Il dolo, quale vizio del consenso, può essere definito come un inganno provocato per ottenere dall’altro il consenso al matrimonio che deve riguardare una qualità (di chi inganna) che per sua natura può perturbare gravemente il matrimonio.
Si ha dolo quando un soggetto volutamente finge (di avere) una determinata qualità inducendo dolosamente sia con un’azione che con un’omissione o con un silenzio (ad es. non aver rivelato una propria malattia), un’altra persona a celebrare il matrimonio provocando in lui una falsa rappresentazione della realtà, un errore sulla presenza od assenza di un determinato elemento, che è tale da influire in modo determinante sulla sua volontà.
È la presenza dell’inganno, della deceptio (e non del semplice errore) che si pone in radicale contrasto con quell’intima communitas vitae et amoris coniugalis che, secondo l’insegnamento del Concilio, costituisce la vera sostanza del matrimonio.
La particolare attitudine a pregiudicare il consortium vitae deve essere valutata alla luce della singola specifica vicenda umana.
Il Legislatore ha, insomma, voluto colpire l’inganno come gravissima perturbazione di quell’incontro delle volontà che deve stare a base di ogni matrimonio.
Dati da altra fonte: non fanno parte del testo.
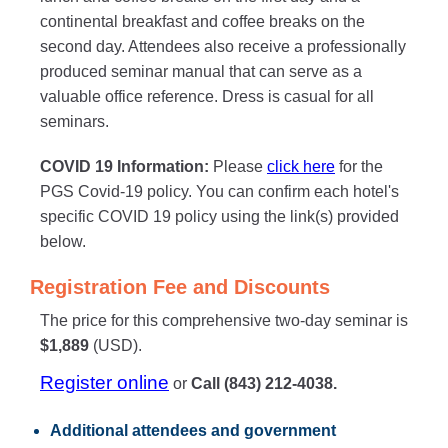
continental breakfast and coffee breaks on the
second day. Attendees also receive a professionally
produced seminar manual that can serve as a
valuable office reference. Dress is casual for all
seminars.
COVID 19 Information:
Please
click here
for the
PGS Covid-19 policy. You can confirm each hotel's
specific COVID 19 policy using the link(s) provided
below.
Registration Fee and Discounts
The price for this comprehensive two-day seminar is
$1,889
(USD).
Register online
or
Call (843) 212-4038.
Additional attendees
and government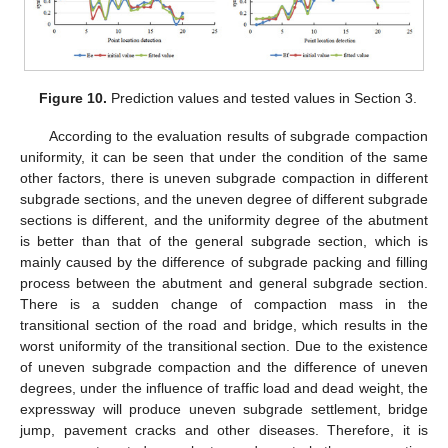
Figure 10.
Prediction values and tested values in Section 3.
According to the evaluation results of subgrade compaction
uniformity, it can be seen that under the condition of the same
other factors, there is uneven subgrade compaction in different
subgrade sections, and the uneven degree of different subgrade
sections is different, and the uniformity degree of the abutment
is better than that of the general subgrade section, which is
mainly caused by the difference of subgrade packing and filling
process between the abutment and general subgrade section.
There is a sudden change of compaction mass in the
transitional section of the road and bridge, which results in the
worst uniformity of the transitional section. Due to the existence
of uneven subgrade compaction and the difference of uneven
degrees, under the influence of traffic load and dead weight, the
expressway will produce uneven subgrade settlement, bridge
jump, pavement cracks and other diseases. Therefore, it is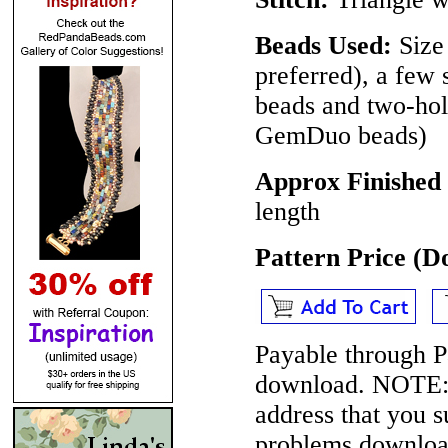
Beads Used:
Size
preferred), a few 
beads and two-ho
GemDuo beads)
Approx Finished
length
Pattern Price (
Payable through P
download.
NOTE
address that you 
problems download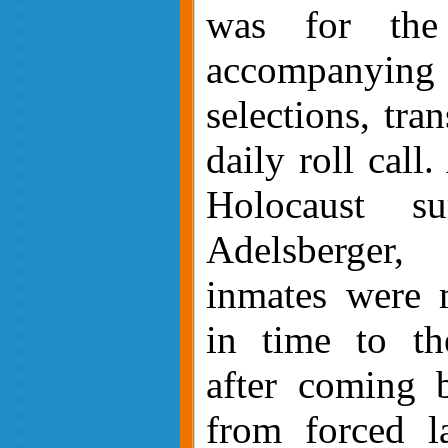
was for the
accompanying
selections, tra
daily roll call
Holocaust su
Adelsberger
inmates were 
in time to th
after coming 
from forced l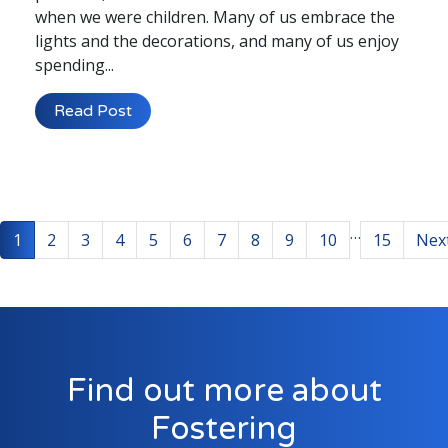
when we were children. Many of us embrace the
lights and the decorations, and many of us enjoy
spending...
Read Post
…
1
2
3
4
5
6
7
8
9
10
15
Nex
Find out more about
Fostering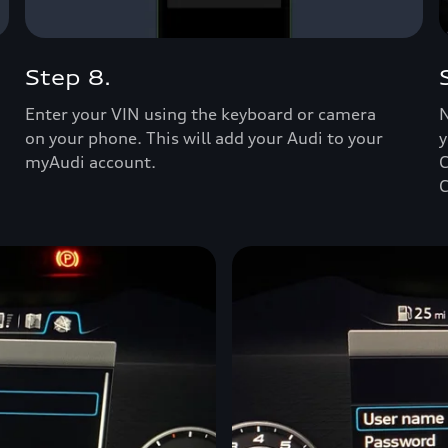
Step 8.
Enter your VIN using the keyboard or camera
N
on your phone. This will add your Audi to your
y
myAudi account.
C
C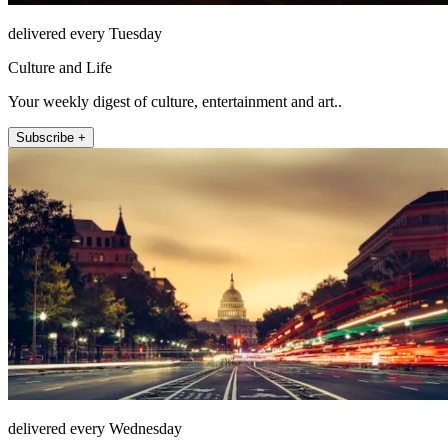
delivered every Tuesday
Culture and Life
Your weekly digest of culture, entertainment and art..
Subscribe +
delivered every Wednesday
Ed invero, chi è stato tratto in inganno, quando se ne accorge, non può più, si può dire per tutta la vita, considerare l’altro coniuge una persona con la quale poter instaurare un vero consortium vitae.
Il dolo per avere rilievo invalidante può provenire anche da un terzo soggetto e non è richiesta una intrinseca gravità del dolo. Pertanto la leggerezza, l’ingenuità la dabbenaggine del soggetto tratto in inganno non giustifica in alcun modo l’inganno compiuto dall’altra parte.
Inoltre, il contraente, deve essere tratto in inganno, ed indotto quindi in errore su di una qualità propria dell’altra parte. La qualità, che può essere fisica, morale o sociale tale cioè da inerire alla persona del contraente e concorrere a delinearne la personalità, deve essere presente nell’altro al momento della celebrazione delle nozze e non riguardare aspettative, speranze o previsioni; spesso nascenti, queste ultime, da un’errata conoscenza o valutazione di quella che è l’effettiva realtà personale dell’altro contraente.